Alphabet Juice: The Energies, Gists, and Spirits of Letters, Words, and Combinations Thereof; Their Roots, Bones, Innards, Piths, Pips, and Secret Parts, Tinctures, Tonics, and Essences; with Examples of Their Usage Foul and Savory by Roy Blount Jr., 2008, Straus and Giroux (Nonfiction, Humor)
Author Roy Blount loves letters. He loves words. He loves their sounds, their combinations, their meaning, their roots and parts and histories and foreign companions. And as a contributing editor to Atlantic Monthly, a regular panelist on the NPR quiz show “Wait Wait…Don’t Tell Me!” and a usage consultant for the American Heritage Dictionary, Blount has been lucky enough to make a living with his love of language in all its written and spoken forms.

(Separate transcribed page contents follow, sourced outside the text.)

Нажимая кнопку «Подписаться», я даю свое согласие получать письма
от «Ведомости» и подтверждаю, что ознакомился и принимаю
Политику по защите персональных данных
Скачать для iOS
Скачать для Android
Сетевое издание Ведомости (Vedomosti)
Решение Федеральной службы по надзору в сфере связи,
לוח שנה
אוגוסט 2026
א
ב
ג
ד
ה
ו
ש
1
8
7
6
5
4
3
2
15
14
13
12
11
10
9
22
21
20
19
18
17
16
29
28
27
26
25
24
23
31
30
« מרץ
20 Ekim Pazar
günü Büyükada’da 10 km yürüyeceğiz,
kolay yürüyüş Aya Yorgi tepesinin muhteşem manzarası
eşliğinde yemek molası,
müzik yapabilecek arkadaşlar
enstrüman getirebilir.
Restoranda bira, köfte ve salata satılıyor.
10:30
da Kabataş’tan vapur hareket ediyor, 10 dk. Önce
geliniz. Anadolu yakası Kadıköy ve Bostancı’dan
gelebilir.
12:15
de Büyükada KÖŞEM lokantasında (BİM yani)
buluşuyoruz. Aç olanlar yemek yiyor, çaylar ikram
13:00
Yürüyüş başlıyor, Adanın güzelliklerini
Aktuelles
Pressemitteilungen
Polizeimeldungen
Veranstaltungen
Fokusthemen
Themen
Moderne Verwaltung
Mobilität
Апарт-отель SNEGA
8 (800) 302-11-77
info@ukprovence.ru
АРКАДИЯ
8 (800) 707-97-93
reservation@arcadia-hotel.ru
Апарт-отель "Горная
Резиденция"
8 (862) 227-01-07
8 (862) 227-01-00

Alphabet Juice is a dictionary, of sorts, or an encyclopedia; at least its entries are arranged in a standard A to Z format. But the stupendous subtitle of should supply enough of a hint that this book is interested in sheer fun as much as it is in fact, in the secret origins of the word “stock,” in the joy inherent in the phrase “speckled pup,” in explaining what a “spoonerism” is—and that’s just a few entries from the S section. There are also entries on “tallywacker,” “hmmmm,” “cowlick,” “King Taufa’ahau,” and the controversial “ain’t.” Blount waxes poetic about each letter (such as his detailed discussion of Homer Simpson’s infamous utterance “D’oh!” in D’s entry), makes lists of the best one- and two- and three-word sentences (Touché. Jesus wept. The game’s afoot.), and drops names, literary allusions, and pop culture references a plenty. Blount himself acts as a keen and chatty guide through his engaging lexicon; it’s the kind of friendly book that you pick up, put down, flip through, pass around, and come back to over and over again. The passion in Alphabet Juice knows no bounds, and the reader will be utterly swept away by the glorious surprises of the good old ABCs.